→ SELECTED EXTRACT
<<<<

I can easily see that the percentage of actual thermal bridging is underreported. However I do need some clarification on on how this makes an impact on the resulting energy results.

What worries me is the idea of smearing an equivalent R value across a timber + insulation construction. We are aware that modelling the heat capacity of the timber in the wall is important. Smearing that across the wall concerns me immensely. I would love to be able to model temperatures on the inside of these structural components compared to the adjacent insulated parts of the wall.

“Smearing” here refers to the area-weighted average of the wall R-value right? Is the concern that the specific heat capacity \left( \frac{J}{kg \cdot K}\right) of the timber isn’t also updated when updating the R-Value? Or is the concern the averaging operation itself? Or is the concern the aveaging out of the interior temperatures? Or all three?

>>>>

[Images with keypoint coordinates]
<<<<

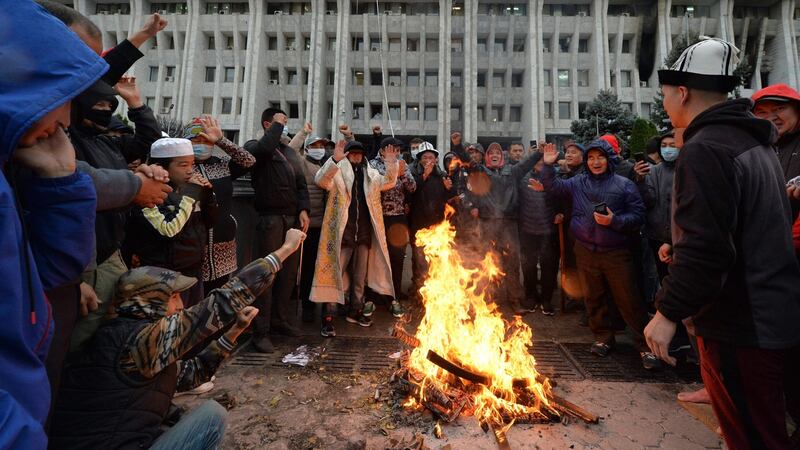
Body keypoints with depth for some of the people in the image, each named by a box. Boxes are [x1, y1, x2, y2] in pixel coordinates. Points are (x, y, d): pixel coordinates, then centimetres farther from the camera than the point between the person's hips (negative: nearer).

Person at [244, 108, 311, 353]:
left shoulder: (290, 152, 20)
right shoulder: (254, 146, 4)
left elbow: (301, 184, 14)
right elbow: (265, 148, -22)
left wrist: (303, 210, -1)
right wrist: (277, 125, -6)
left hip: (293, 218, 6)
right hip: (270, 217, -6)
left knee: (289, 272, 10)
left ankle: (281, 320, 24)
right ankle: (261, 331, 3)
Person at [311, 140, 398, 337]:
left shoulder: (370, 174, 15)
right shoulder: (337, 172, -1)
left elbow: (388, 182, 12)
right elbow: (321, 180, -18)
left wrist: (391, 165, -5)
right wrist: (335, 159, -32)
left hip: (364, 233, 5)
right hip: (342, 232, -5)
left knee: (360, 276, 15)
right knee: (335, 274, -2)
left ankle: (355, 311, 30)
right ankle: (328, 317, 4)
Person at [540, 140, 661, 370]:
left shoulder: (624, 185, -2)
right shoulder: (578, 183, 6)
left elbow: (638, 216, -4)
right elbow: (553, 186, 11)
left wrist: (614, 220, -20)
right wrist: (548, 165, -2)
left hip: (615, 252, -3)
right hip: (586, 251, 3)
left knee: (628, 299, 0)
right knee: (594, 298, 13)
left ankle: (645, 346, 15)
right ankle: (603, 338, 30)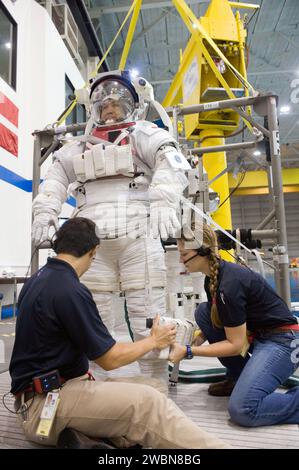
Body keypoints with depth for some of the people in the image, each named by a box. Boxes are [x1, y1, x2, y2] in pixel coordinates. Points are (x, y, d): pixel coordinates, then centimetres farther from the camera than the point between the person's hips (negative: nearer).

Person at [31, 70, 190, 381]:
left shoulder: (144, 135, 11)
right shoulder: (80, 147, 26)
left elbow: (171, 162, -6)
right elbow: (56, 175, 22)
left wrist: (163, 202, -25)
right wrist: (45, 210, 4)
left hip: (138, 236, -3)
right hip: (92, 240, 4)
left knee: (147, 315, -2)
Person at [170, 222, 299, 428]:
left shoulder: (229, 283, -27)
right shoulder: (212, 277, 2)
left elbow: (235, 345, -20)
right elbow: (214, 322, 14)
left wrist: (187, 351, -18)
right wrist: (193, 341, -2)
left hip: (282, 340, -10)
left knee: (243, 410, -23)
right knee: (203, 312, 0)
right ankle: (239, 376, 11)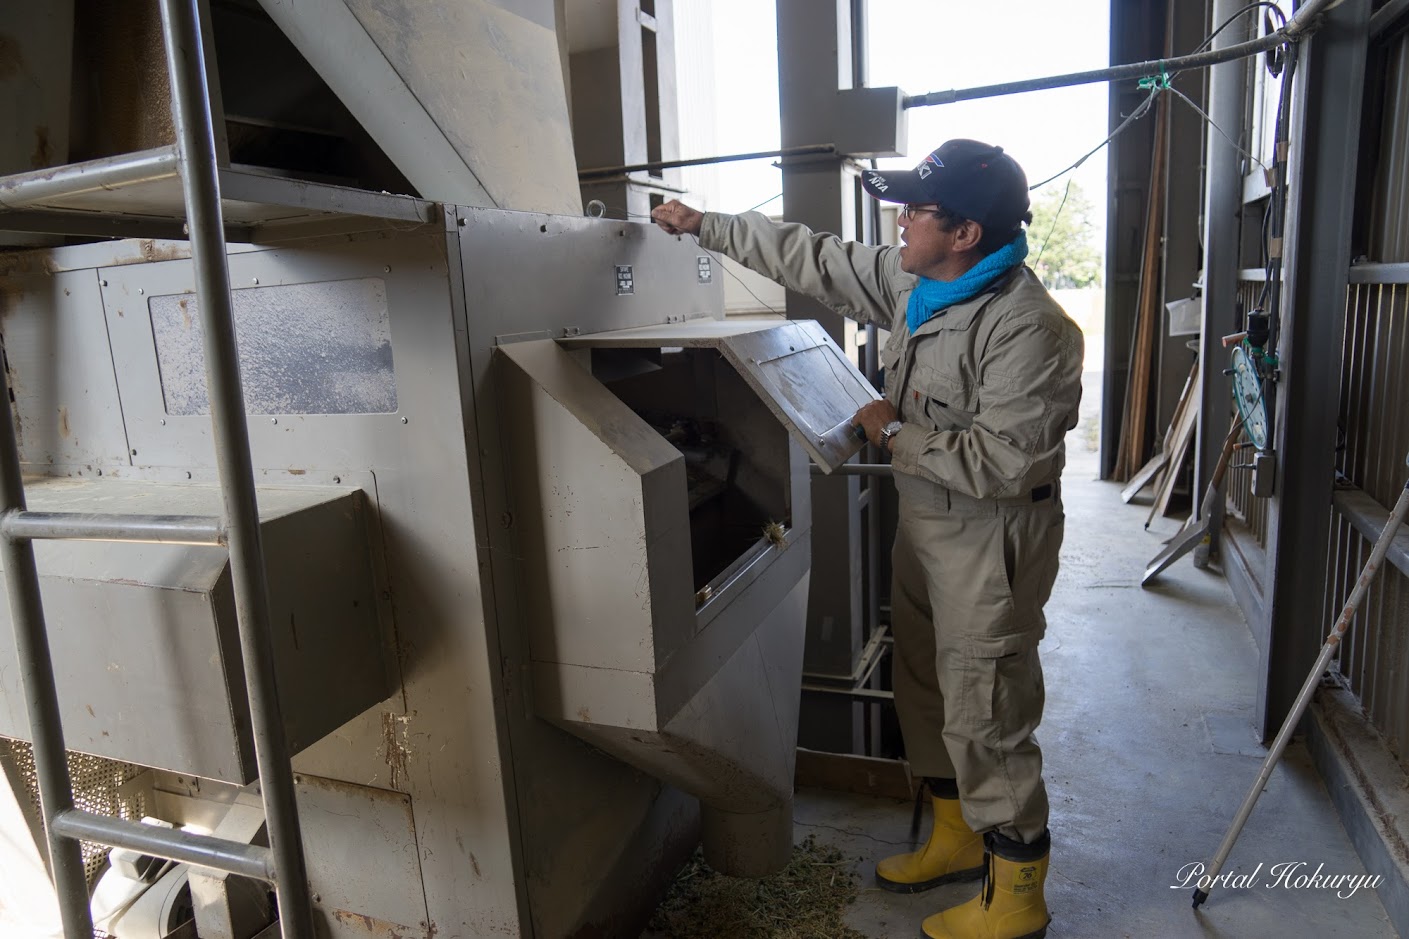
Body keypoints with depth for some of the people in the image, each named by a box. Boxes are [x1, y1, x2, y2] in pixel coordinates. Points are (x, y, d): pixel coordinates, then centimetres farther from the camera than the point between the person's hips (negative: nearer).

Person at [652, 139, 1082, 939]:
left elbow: (1006, 460, -29)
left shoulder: (1026, 326, -25)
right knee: (927, 690, 21)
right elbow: (815, 258, 9)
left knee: (986, 718, 3)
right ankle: (957, 837, 43)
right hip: (925, 521, 9)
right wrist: (704, 226, 12)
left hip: (990, 542, -9)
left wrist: (898, 434, -19)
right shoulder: (912, 284, 2)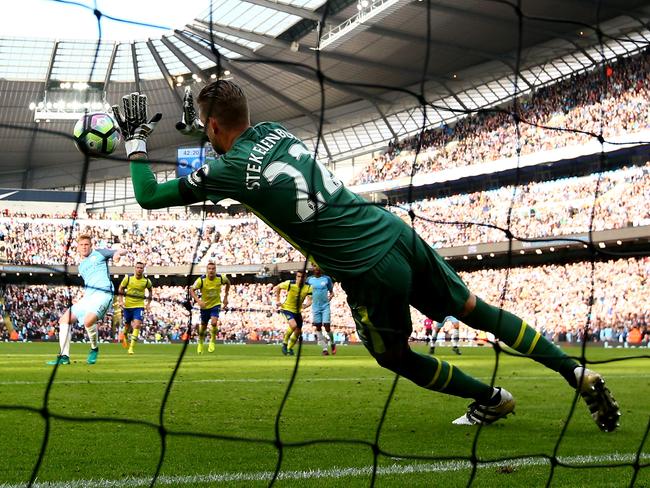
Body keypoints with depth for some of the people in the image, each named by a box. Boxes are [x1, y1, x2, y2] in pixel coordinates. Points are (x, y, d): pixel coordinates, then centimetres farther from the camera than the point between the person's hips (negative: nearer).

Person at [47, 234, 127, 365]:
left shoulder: (99, 253, 11)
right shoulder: (81, 266, 28)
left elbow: (123, 251, 5)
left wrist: (118, 253, -17)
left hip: (103, 293, -7)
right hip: (87, 296, 8)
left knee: (88, 321, -31)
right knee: (64, 319, -1)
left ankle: (94, 349, -5)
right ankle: (64, 356, 0)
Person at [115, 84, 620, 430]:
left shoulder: (229, 170, -11)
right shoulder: (275, 129, 8)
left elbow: (149, 196, -2)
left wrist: (136, 142, 10)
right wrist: (200, 126, 38)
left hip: (370, 272, -7)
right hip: (397, 231, 7)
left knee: (396, 356, 22)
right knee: (476, 310, 19)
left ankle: (492, 399, 29)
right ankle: (577, 371, 17)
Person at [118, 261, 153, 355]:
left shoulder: (146, 281, -5)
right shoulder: (128, 278, -7)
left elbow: (150, 290, 15)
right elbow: (120, 289, 6)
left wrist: (148, 303, 9)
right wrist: (121, 301, -4)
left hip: (139, 306, -1)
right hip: (127, 305, 1)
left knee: (137, 325, -16)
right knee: (127, 325, 13)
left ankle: (131, 347, -14)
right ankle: (125, 336, 50)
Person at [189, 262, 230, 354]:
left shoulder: (220, 278, -15)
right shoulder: (201, 280, -20)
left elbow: (228, 282, 7)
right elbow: (191, 290, -16)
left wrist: (225, 297, 4)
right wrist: (198, 300, -32)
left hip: (216, 304, -1)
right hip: (205, 306, 1)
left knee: (214, 323, -24)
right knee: (203, 326, 12)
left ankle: (212, 341, 3)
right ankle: (200, 343, 41)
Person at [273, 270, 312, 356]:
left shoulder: (308, 288, -11)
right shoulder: (290, 284, -17)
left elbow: (310, 300, -13)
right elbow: (277, 288, -3)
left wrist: (306, 305, -34)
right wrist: (277, 300, -7)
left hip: (298, 311, 5)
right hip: (287, 309, -5)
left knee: (298, 332, 7)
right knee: (293, 325, -28)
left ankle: (289, 348, 29)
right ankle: (284, 343, -7)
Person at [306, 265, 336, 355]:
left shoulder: (327, 278, 0)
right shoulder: (309, 279, 4)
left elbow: (331, 291, 8)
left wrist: (330, 296, -8)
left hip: (325, 306, -2)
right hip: (315, 307, 2)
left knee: (327, 327, -8)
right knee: (318, 328, 1)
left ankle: (332, 343, 20)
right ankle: (325, 348, 8)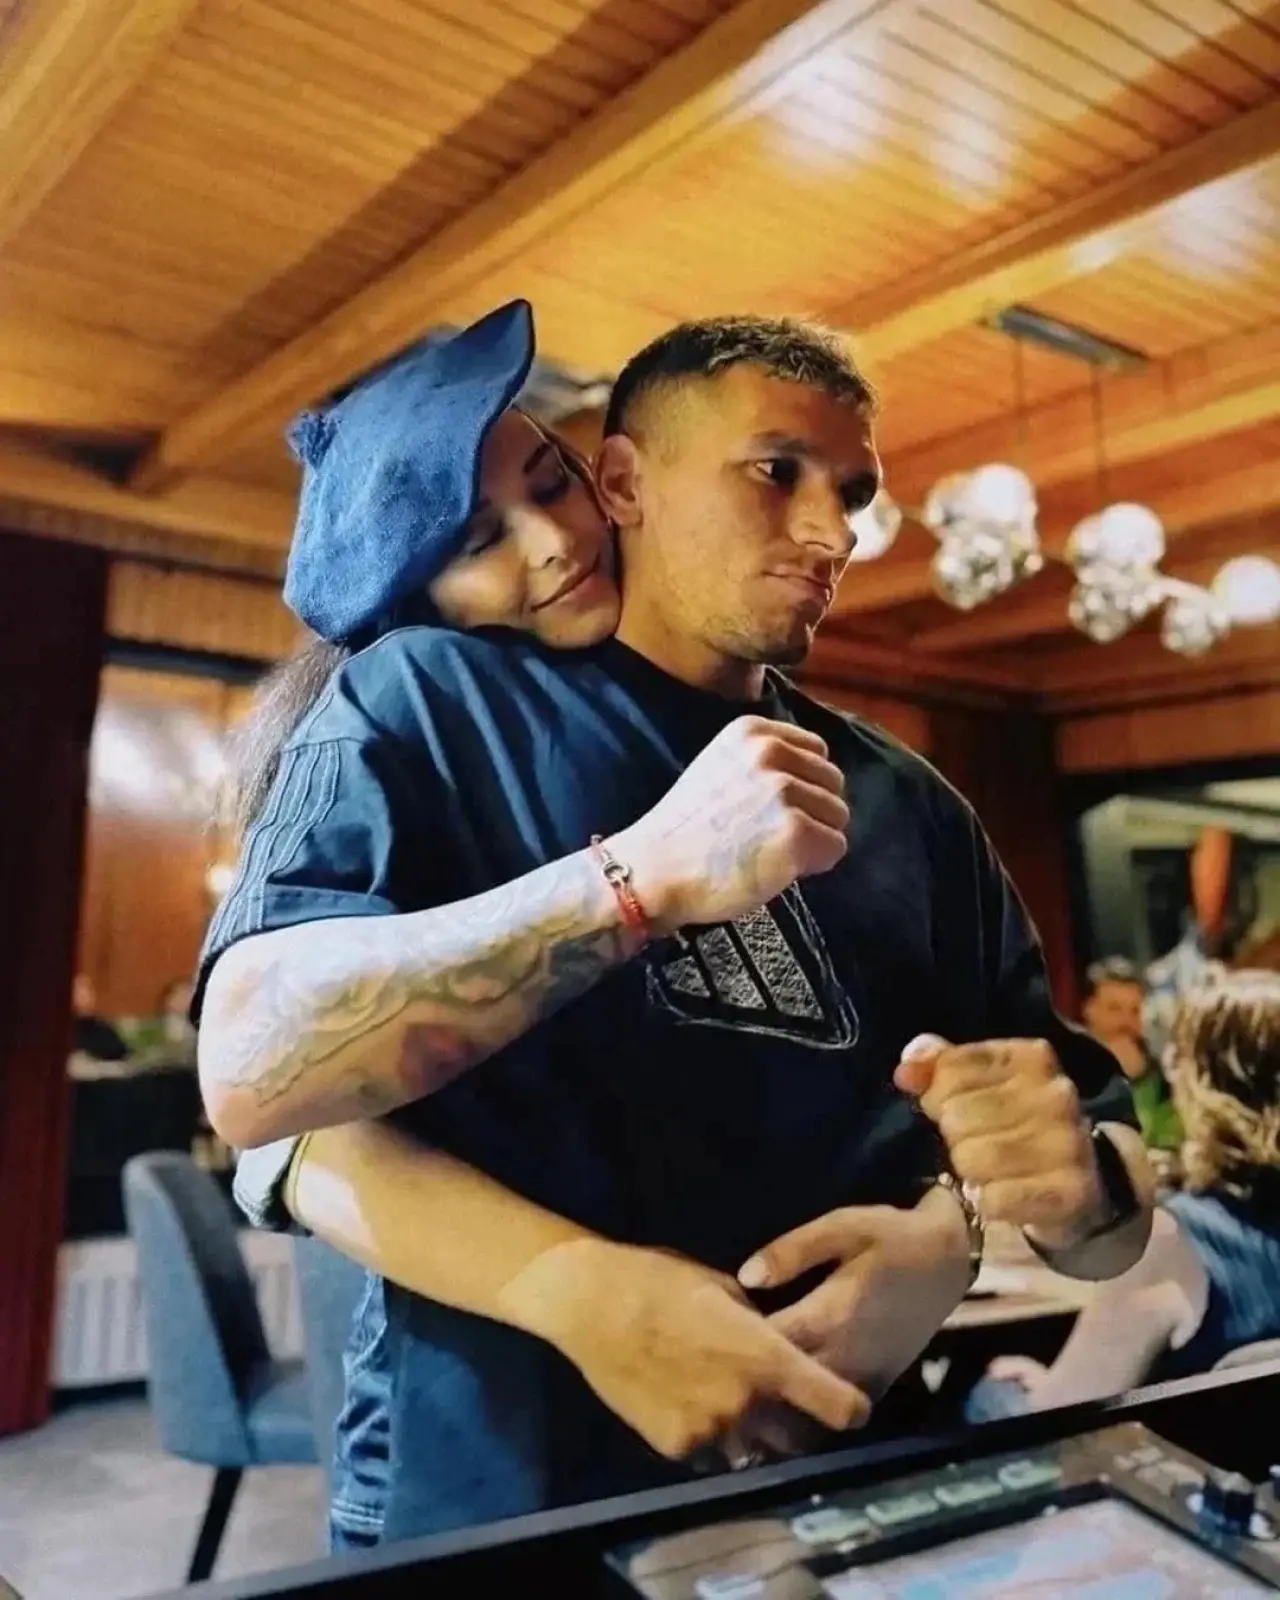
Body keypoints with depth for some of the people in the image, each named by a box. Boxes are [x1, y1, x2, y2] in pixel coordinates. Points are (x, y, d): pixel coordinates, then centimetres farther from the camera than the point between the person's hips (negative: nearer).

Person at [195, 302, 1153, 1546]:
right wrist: (645, 877, -25)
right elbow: (253, 1068, -18)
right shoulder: (431, 699, -5)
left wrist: (1077, 1186, -16)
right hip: (502, 1504, -2)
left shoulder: (908, 805, 5)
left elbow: (1116, 1211, 6)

>>>>

→ TASK SET
1. Decide whether each statement below agrees with the thermal bridging thread, and answer yes or no, quoting the words from the thread that settle it.
(a) The first writer would like to model temperatures inside the structural components and compare them with the adjacent insulated parts of the wall.
(b) The first writer believes the percentage of actual thermal bridging is overreported.
(c) The first writer says that modelling the heat capacity of the timber in the wall is unimportant.
2. Write the next part of the thermal bridging thread, starting after its last line.

→ EXERCISE RESULTS
1.
(a) Yes: "I would love to be able to model temperatures on the inside of these structural components compared to the adjacent insulated parts of the wall."
(b) No: "the percentage of actual thermal bridging is underreported."
(c) No: "We are aware that modelling the heat capacity of the timber in the wall is important."

2.
I have seen BEM practices where patches of the higher-U-value thermal bridge component is modeled as a separate construction within the wall, like you’ve done. I had always assumed it would be roughly equivalent to an area-weighted approach since the R-value of the wall already has a small impact on overall EUI, but I could be wrong.

that if you operated the windows and heating and cooling of a house in the manner that we do typically in New Zealand then a wall with lower R value because of a greater than expected proportion of timber (40% instead of 20%) actually performed better! Actual performance contradicting the expected performance based on the simplistic physics of a Heat Loss calculation.

Was the simulation was performed with a higher (false) R-value, or was it corrected to account for the 40% timber framing (thus reducing it’s lower R-value? I’m trying to figure out if the critique here is about the inaccurate allocation of timber or inaccurate area-weighting method.

Kia ora

So the “smearing” that I was referring to is more accurately the area weighting of the heat loss converted into an equivalent R-value as you correctly point out.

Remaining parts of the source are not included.